Fig 3. Metabolic exchange in a microbial ecosystem.

Fig 3

Visualization of metabolic exchange between many organisms in a system is achieved through VisANT's multi-organism layout. The six organisms shown here are microbes selected because of their roles and abundance in the human gut. Metabolic flux was determined through a COMETS simulation involving all six microbes in a minimal D-glucose media. Each model is represented by a metanode, and in the center of the models are nutrients in the media that interact with the models.
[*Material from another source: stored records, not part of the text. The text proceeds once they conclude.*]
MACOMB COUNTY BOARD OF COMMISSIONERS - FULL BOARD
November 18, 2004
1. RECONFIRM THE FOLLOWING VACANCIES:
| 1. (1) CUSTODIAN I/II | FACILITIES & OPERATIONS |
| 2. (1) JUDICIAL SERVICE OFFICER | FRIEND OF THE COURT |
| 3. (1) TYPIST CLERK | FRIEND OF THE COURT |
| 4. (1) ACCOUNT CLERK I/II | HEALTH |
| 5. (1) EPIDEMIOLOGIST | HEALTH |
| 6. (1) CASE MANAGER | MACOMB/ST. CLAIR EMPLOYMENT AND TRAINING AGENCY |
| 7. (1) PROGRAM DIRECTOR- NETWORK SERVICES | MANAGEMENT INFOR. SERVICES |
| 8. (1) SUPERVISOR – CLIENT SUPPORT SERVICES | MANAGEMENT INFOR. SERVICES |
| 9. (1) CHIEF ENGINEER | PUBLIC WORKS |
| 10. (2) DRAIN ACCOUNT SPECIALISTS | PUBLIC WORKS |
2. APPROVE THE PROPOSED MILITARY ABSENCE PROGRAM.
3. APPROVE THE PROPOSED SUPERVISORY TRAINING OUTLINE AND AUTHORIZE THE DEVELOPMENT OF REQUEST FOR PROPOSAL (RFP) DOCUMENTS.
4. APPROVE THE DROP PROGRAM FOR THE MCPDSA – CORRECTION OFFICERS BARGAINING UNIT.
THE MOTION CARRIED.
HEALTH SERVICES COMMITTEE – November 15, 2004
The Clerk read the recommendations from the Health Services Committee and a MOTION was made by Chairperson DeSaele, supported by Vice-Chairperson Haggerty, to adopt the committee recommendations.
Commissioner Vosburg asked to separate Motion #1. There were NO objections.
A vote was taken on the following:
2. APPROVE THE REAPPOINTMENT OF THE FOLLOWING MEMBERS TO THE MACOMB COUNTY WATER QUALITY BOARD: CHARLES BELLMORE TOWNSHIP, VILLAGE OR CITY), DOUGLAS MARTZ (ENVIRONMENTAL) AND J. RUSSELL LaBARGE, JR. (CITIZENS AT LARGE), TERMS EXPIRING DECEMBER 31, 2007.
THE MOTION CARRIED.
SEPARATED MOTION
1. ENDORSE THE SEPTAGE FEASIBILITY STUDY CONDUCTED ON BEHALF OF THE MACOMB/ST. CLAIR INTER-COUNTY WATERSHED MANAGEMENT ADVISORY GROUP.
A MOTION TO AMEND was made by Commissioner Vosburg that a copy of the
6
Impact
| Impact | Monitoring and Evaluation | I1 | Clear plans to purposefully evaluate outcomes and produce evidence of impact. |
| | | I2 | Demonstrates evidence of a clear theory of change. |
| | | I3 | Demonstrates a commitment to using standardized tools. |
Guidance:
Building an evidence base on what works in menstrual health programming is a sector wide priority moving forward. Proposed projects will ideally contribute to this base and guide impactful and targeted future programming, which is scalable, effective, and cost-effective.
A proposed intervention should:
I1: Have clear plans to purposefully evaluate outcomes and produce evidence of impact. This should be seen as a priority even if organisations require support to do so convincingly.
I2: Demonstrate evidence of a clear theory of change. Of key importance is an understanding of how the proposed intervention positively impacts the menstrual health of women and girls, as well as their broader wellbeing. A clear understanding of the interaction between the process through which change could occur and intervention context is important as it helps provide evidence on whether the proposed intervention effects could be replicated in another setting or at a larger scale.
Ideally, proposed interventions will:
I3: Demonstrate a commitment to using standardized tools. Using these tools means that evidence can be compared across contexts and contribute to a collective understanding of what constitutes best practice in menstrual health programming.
Nodes are color coded by their syntrophic influence, gray being nutrients involved in a potential syntrophy, red being nutrients which the microbes may be competing over, blue being nutrients which are produced by more than one organism, but consumed by none, and dark gray being nutrients which only have one model interacting with them. The network is simplified by hiding metabolite nodes that are not transported in/out by any model at this time point (normally displayed in white color), as well as metabolites not useful for biological interpretation of interactions, including biomass subcomponents (Protein_biosynthesis_e0, RNA_transcription_e0, and DNA_replication_e0) and highly connected ubiquitous metabolites (H2O_e0, H+_e0, Orthophosphate_e0). Minor manual rearrangement was conducted for the expanded network to improve clarity. Five of the six model metanodes are collapsed for clarity, but H. pylori is shown expanded, displaying the environmental exchange reactions. Nutrients of interest, Oxygen, D-Glucose, D-Galactose, (S)-Lactate, and Formate, have been labeled. Part of the L-Proline intracellular pathway has been expanded to exemplify VisANT’s capabilities.